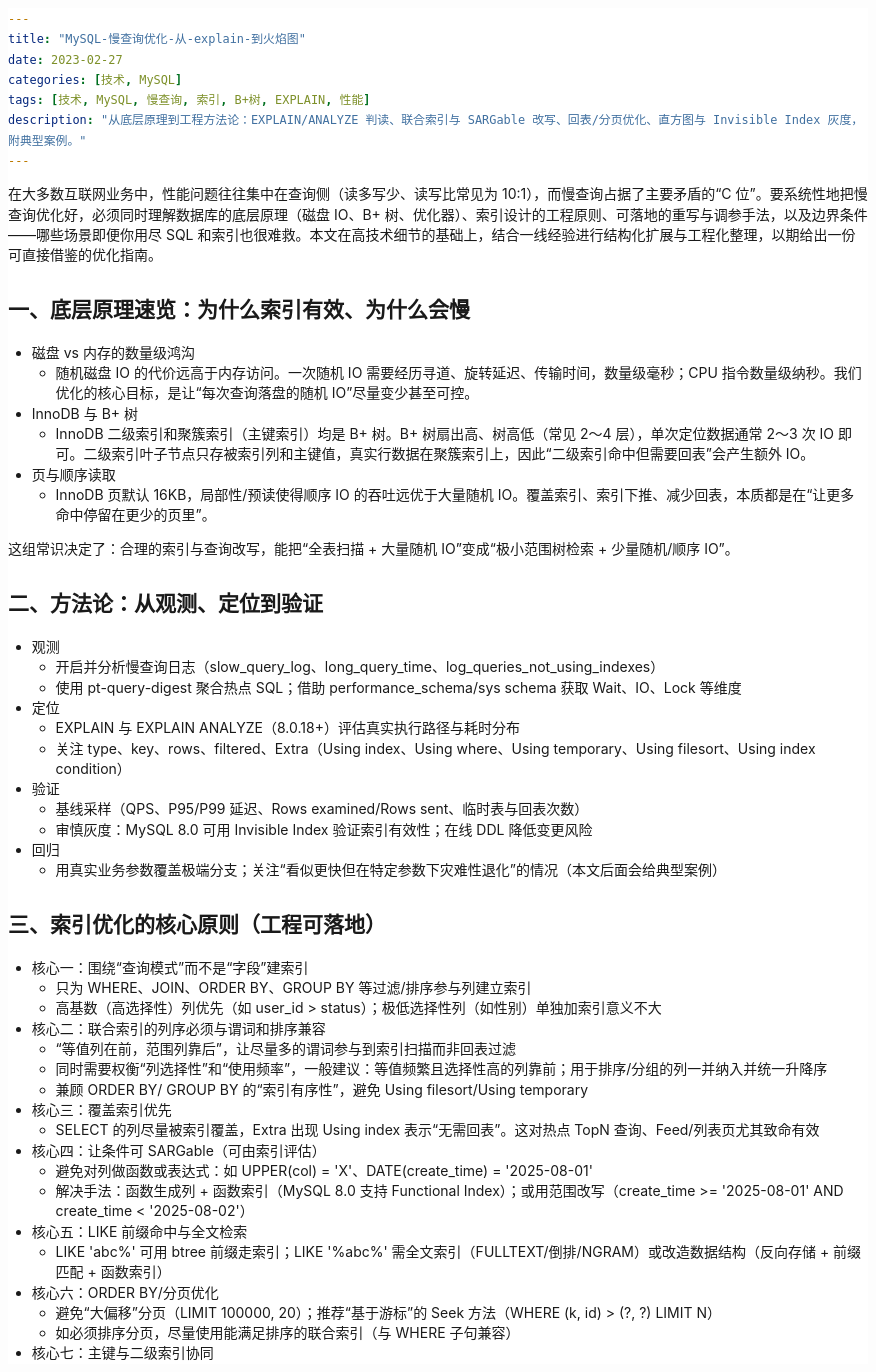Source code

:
 ```yaml
---
title: "MySQL-慢查询优化-从-explain-到火焰图"
date: 2023-02-27
categories: [技术, MySQL]
tags: [技术, MySQL, 慢查询, 索引, B+树, EXPLAIN, 性能]
description: "从底层原理到工程方法论：EXPLAIN/ANALYZE 判读、联合索引与 SARGable 改写、回表/分页优化、直方图与 Invisible Index 灰度，附典型案例。"
---
```


在大多数互联网业务中，性能问题往往集中在查询侧（读多写少、读写比常见为 10:1），而慢查询占据了主要矛盾的“C 位”。要系统性地把慢查询优化好，必须同时理解数据库的底层原理（磁盘 IO、B+ 树、优化器）、索引设计的工程原则、可落地的重写与调参手法，以及边界条件——哪些场景即便你用尽 SQL 和索引也很难救。本文在高技术细节的基础上，结合一线经验进行结构化扩展与工程化整理，以期给出一份可直接借鉴的优化指南。

## 一、底层原理速览：为什么索引有效、为什么会慢

- 磁盘 vs 内存的数量级鸿沟
  - 随机磁盘 IO 的代价远高于内存访问。一次随机 IO 需要经历寻道、旋转延迟、传输时间，数量级毫秒；CPU 指令数量级纳秒。我们优化的核心目标，是让“每次查询落盘的随机 IO”尽量变少甚至可控。
- InnoDB 与 B+ 树
  - InnoDB 二级索引和聚簇索引（主键索引）均是 B+ 树。B+ 树扇出高、树高低（常见 2～4 层），单次定位数据通常 2～3 次 IO 即可。二级索引叶子节点只存被索引列和主键值，真实行数据在聚簇索引上，因此“二级索引命中但需要回表”会产生额外 IO。
- 页与顺序读取
  - InnoDB 页默认 16KB，局部性/预读使得顺序 IO 的吞吐远优于大量随机 IO。覆盖索引、索引下推、减少回表，本质都是在“让更多命中停留在更少的页里”。

这组常识决定了：合理的索引与查询改写，能把“全表扫描 + 大量随机 IO”变成“极小范围树检索 + 少量随机/顺序 IO”。



## 二、方法论：从观测、定位到验证

- 观测
  - 开启并分析慢查询日志（slow_query_log、long_query_time、log_queries_not_using_indexes）
  - 使用 pt-query-digest 聚合热点 SQL；借助 performance_schema/sys schema 获取 Wait、IO、Lock 等维度
- 定位
  - EXPLAIN 与 EXPLAIN ANALYZE（8.0.18+）评估真实执行路径与耗时分布
  - 关注 type、key、rows、filtered、Extra（Using index、Using where、Using temporary、Using filesort、Using index condition）
- 验证
  - 基线采样（QPS、P95/P99 延迟、Rows examined/Rows sent、临时表与回表次数）
  - 审慎灰度：MySQL 8.0 可用 Invisible Index 验证索引有效性；在线 DDL 降低变更风险
- 回归
  - 用真实业务参数覆盖极端分支；关注“看似更快但在特定参数下灾难性退化”的情况（本文后面会给典型案例）

## 三、索引优化的核心原则（工程可落地）

- 核心一：围绕“查询模式”而不是“字段”建索引
  - 只为 WHERE、JOIN、ORDER BY、GROUP BY 等过滤/排序参与列建立索引
  - 高基数（高选择性）列优先（如 user_id > status）；极低选择性列（如性别）单独加索引意义不大
- 核心二：联合索引的列序必须与谓词和排序兼容
  - “等值列在前，范围列靠后”，让尽量多的谓词参与到索引扫描而非回表过滤
  - 同时需要权衡“列选择性”和“使用频率”，一般建议：等值频繁且选择性高的列靠前；用于排序/分组的列一并纳入并统一升降序
  - 兼顾 ORDER BY/ GROUP BY 的“索引有序性”，避免 Using filesort/Using temporary
- 核心三：覆盖索引优先
  - SELECT 的列尽量被索引覆盖，Extra 出现 Using index 表示“无需回表”。这对热点 TopN 查询、Feed/列表页尤其致命有效
- 核心四：让条件可 SARGable（可由索引评估）
  - 避免对列做函数或表达式：如 UPPER(col) = 'X'、DATE(create_time) = '2025-08-01'
  - 解决手法：函数生成列 + 函数索引（MySQL 8.0 支持 Functional Index）；或用范围改写（create_time >= '2025-08-01' AND create_time < '2025-08-02'）
- 核心五：LIKE 前缀命中与全文检索
  - LIKE 'abc%' 可用 btree 前缀走索引；LIKE '%abc%' 需全文索引（FULLTEXT/倒排/NGRAM）或改造数据结构（反向存储 + 前缀匹配 + 函数索引）
- 核心六：ORDER BY/分页优化
  - 避免“大偏移”分页（LIMIT 100000, 20）；推荐“基于游标”的 Seek 方法（WHERE (k, id) > (?, ?) LIMIT N）
  - 如必须排序分页，尽量使用能满足排序的联合索引（与 WHERE 子句兼容）
- 核心七：主键与二级索引协同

* * * *

▶ _DESCRIPTION OF THE TASK_
From the data, pick out every line that includes "ORDER".

▶ _WRITTEN ANSWER_
  - 只为 WHERE、JOIN、ORDER BY、GROUP BY 等过滤/排序参与列建立索引
  - 兼顾 ORDER BY/ GROUP BY 的“索引有序性”，避免 Using filesort/Using temporary
- 核心六：ORDER BY/分页优化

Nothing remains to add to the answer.